AUTORAL: Conto de pós-Natal
Ensaio supra-realista de uma fantasia natalina
TEXTO: Marcos Ivan de Carvalho.
Na pracinha de São Benedito, descalço e com as botas de cabeça para baixo num dos galhos de árvore, Papai Noel dobrava o casacão vermelho e as calças enormes. Estava, na realidade, se desembalando das fantasias para enveredar mais um bom tempo pelas ruelas da realidade.
Descuidado, não percebeu um caramelo roubar-lhe as barbas postiças. Mesmo porque estava sem os óculos de grau, ainda guardados naquela irrepreensível sacolinha de TNT ofertada, graciosamente, pela Ótica da Cidade.
Deu uma golada na garrafa pet de Dolly, incansável concorrente da Coca-Cola, passou a cordinha de sisal por entre os passadores da surrada calça jeans, fazendo um nó tipo “marinheiro só”, ajeitou os negros cabelos crespos, deu um trato na camiseta do timão, aquela mesma do campeonato passado.
Guardou o uniforme de entregador de sonhos na mesma sacola onde muitos sonhos chegaram, outros tantos passaram longe dela.
Atravessou a pracinha, deu bom dia para a mocinha “espanhola” do trailer de café parou ao lado do banco do ponto de ônibus. Ia pegar o bonde até lá para as bandas do Spani. Era preciso fazer a compra das coisas de tentar fazer um almoço de Ano Novo ao lado do amor de sua vida, a verdadeira mamãe de seus 5 filhos.
A mulher e cinco filhos ficaram, o tempo todo, em casa. Enquanto Noel fazia de conta que a Mamãe Noel era parte da família. Na verdade, nem tinha perguntado à atriz qual era o nome dela. Foram, durante bons dias, e noites até as 22 horas, Papai e Mamãe Noel.
Com os trocos pagos pelo seu serviço poderia tentar um panetone maior, um “champanhe de cidra”, uma massa pronta para bolo de chocolate, uns refigerantezinhos caçulinha, um frango para assar na churrasqueira de roda de carro, um pouquinho de linguiça tipo calabresa (a verdadeira é mais cara), uma lata de “marrão gracê” e um queijo minas, para a sobremesa.
Arroz e feijão ainda tinha uns tantos lá.

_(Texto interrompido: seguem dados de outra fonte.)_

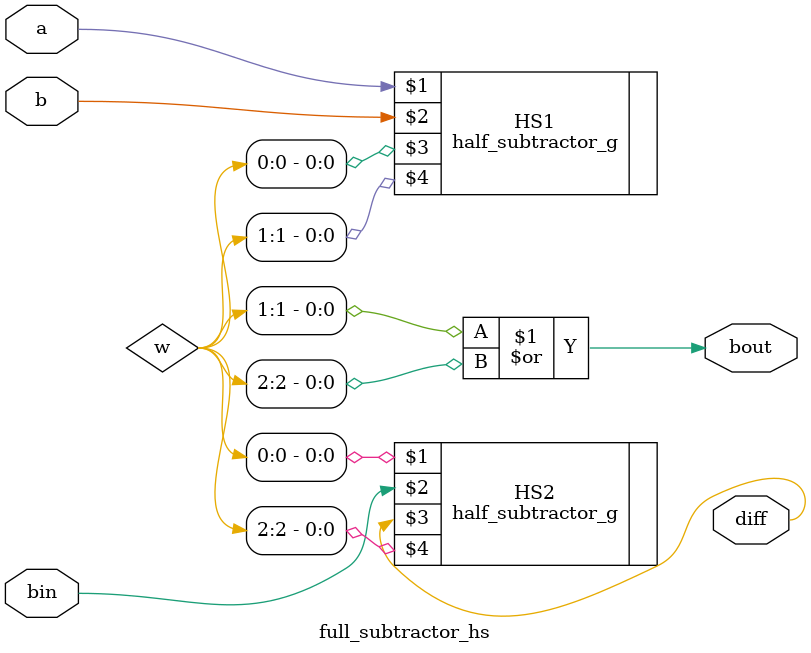
<source format=v>
module full_subtractor_hs(a,b,bin,diff,bout);

	input a,b,bin;
	output diff,bout;
	wire [2:0]w;

	half_subtractor_g HS1(a,b,w[0],w[1]);
	half_subtractor_g HS2(w[0],bin,diff,w[2]);
	or O1(bout,w[1],w[2]);
endmodule

</source>
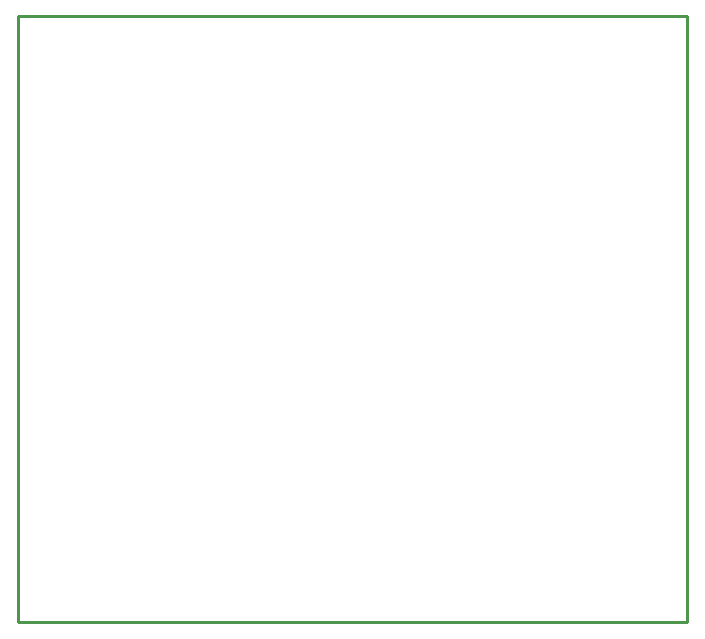
<source format=gko>
G04 Layer: BoardOutlineLayer*
G04 EasyEDA v6.5.22, 2023-04-12 12:18:29*
G04 Gerber Generator version 0.2*
G04 Scale: 100 percent, Rotated: No, Reflected: No *
G04 Dimensions in millimeters *
G04 leading zeros omitted , absolute positions ,4 integer and 5 decimal *
%FSLAX45Y45*%
%MOMM*%

%ADD10C,0.2540*%
D10*
X2540000Y9677400D02*
G01*
X2527300Y9677400D01*
X2527300Y4546600D01*
X8191500Y4546600D01*
X8191500Y9677400D01*
X2540000Y9677400D01*

%LPD*%
M02*

</source>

Só isso? Só, pois na virada do ano já tinha que pagar o aumento do aluguel, a água, a luz, o gás e, de quebra, uma botinha nova para o mais velho poder sair todos os dias catando latinhas para ajudar nos gastos da casa.
O busão chegou, Zeferino deu com a mão, passou o cartão magnético, (nossa, ainda tem esse cartão para recarregar!), tomou assento lá no fundo e foi cantarolando aquela musiquinha do “eu pensei que todo mundo fosse filho de Papai Noel”...
Tentaria melhor sorte no outro final de ano, já que a vaga de segurança não tinha sobrado para ele por não ter feito o “cursinho” exigido e, também, não ter roupas pretas para o uniforme.
O ônibus esperou o farol abrir e lá se foi “Noelferino” sonhando acordado com a felicidade da criançada ao ver as garrafinhas de refrigerante.
Na verdade, ele havia “ganhado” de um lojista uma bonequinha “Barbie genérica”, um caminhãozinho de bombeiro, um cubo mágico, uma pelúcia do Stitch (também genérica), para os filhos menores. O mais velho já ia ganhar as botinas.
Para a “dona do seu coração” estava levando um celular reformado, comprado do chinês ali dos lados do Largo do Cruzeiro.
Se fosse, realmente um pouco mais gordo, tentaria um trampo como Rei Momo, já que não teria tempo para o cursinho de segurança.
Desistiu de pensar quando um sopro tipo “fala do Saci Pererê” passou pelos seus ouvidos.
Consolou-se ao perceber que ainda tinha saúde e muita fé em Deus.
Disfarçou a gotinha de lágrima malandra a descer pela face esquerda, puxou o cordão de sinal, a porta se abriu e ele se despejou do circular.
E continuava pensando que todo mundo era filho de Papai Noel e com a certeza de todos serem, realmente, filhos do Papai do Céu.